Source extract Start Marker
Over the years I have managed to collect pictures with most of the characters from my book.  Here is the photo of Sue Lee and her son Tristan and an excerpt from  “It’s Really All About God.”

Remembering good old times with Sue and Tristan at a recent birthday party in Korea Town, year 2010.

- – – book excerpt – – –

On a cold Saturday morning in December 2001, Soo Lee waited for her already-late friend on a busy street corner in Manhattan. She discovered she was standing in front of the doors of an old limestone church off Park Avenue where I was the pastor. Its large red doors were symbols of the large hands of God embracing everyone who ventured inside. That’s what God was all about, I thought—inviting people in.
Source extract End Marker
Dataset section Start Marker
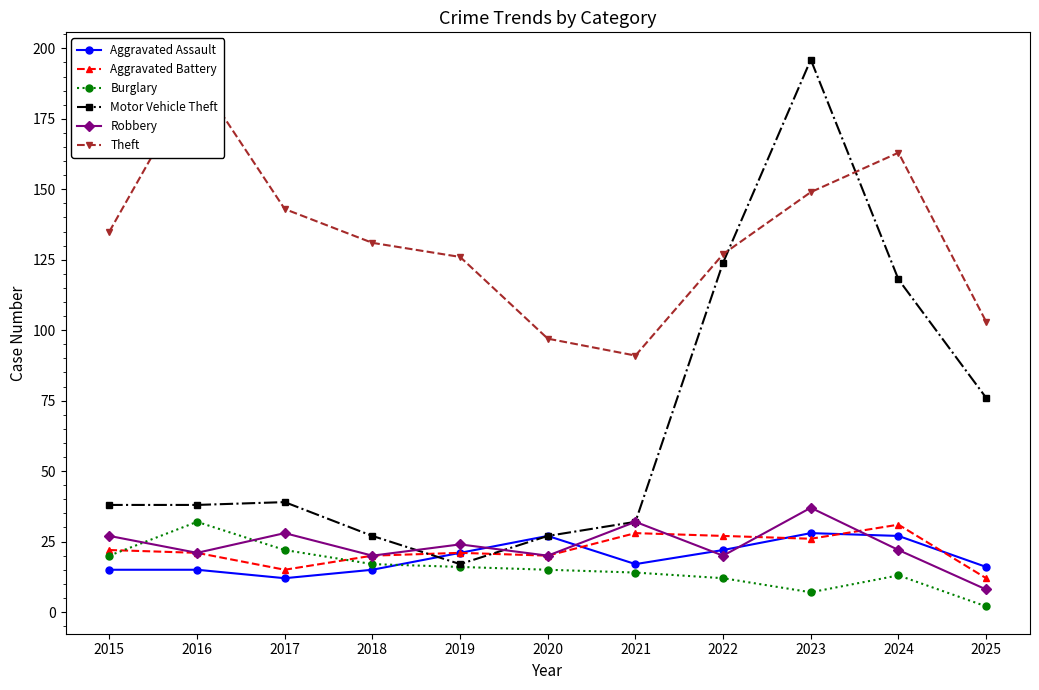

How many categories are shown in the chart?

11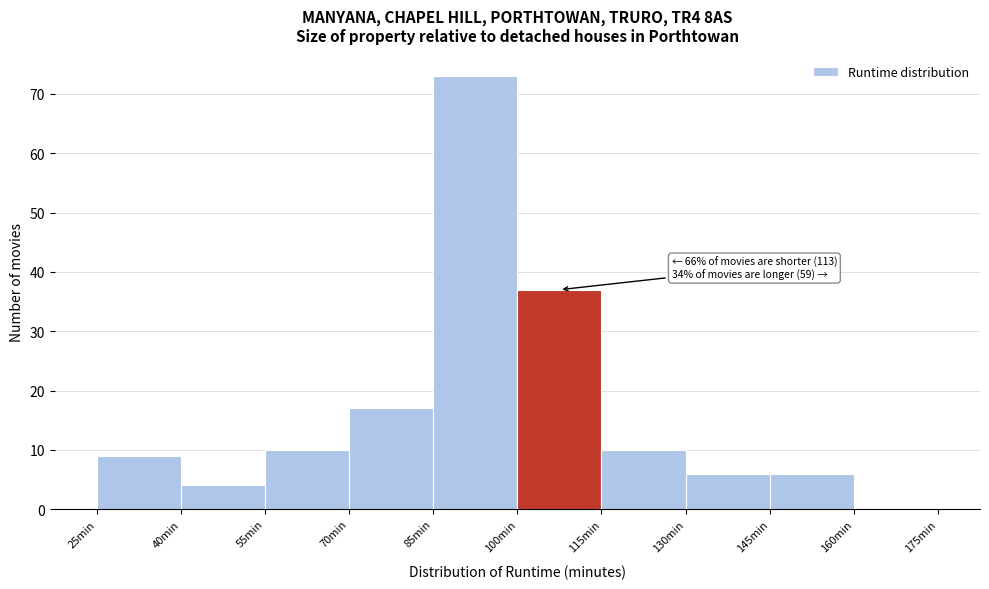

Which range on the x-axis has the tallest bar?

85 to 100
Dataset section End Marker
■ Task directions: In the book post, start at "- – – book excerpt" and stop after "thought—inviting people in.". Write that span out again with "limestone" swapped for "brick".

■ Task solution:
- – – book excerpt – – –

On a cold Saturday morning in December 2001, Soo Lee waited for her already-late friend on a busy street corner in Manhattan. She discovered she was standing in front of the doors of an old brick church off Park Avenue where I was the pastor. Its large red doors were symbols of the large hands of God embracing everyone who ventured inside. That’s what God was all about, I thought—inviting people in.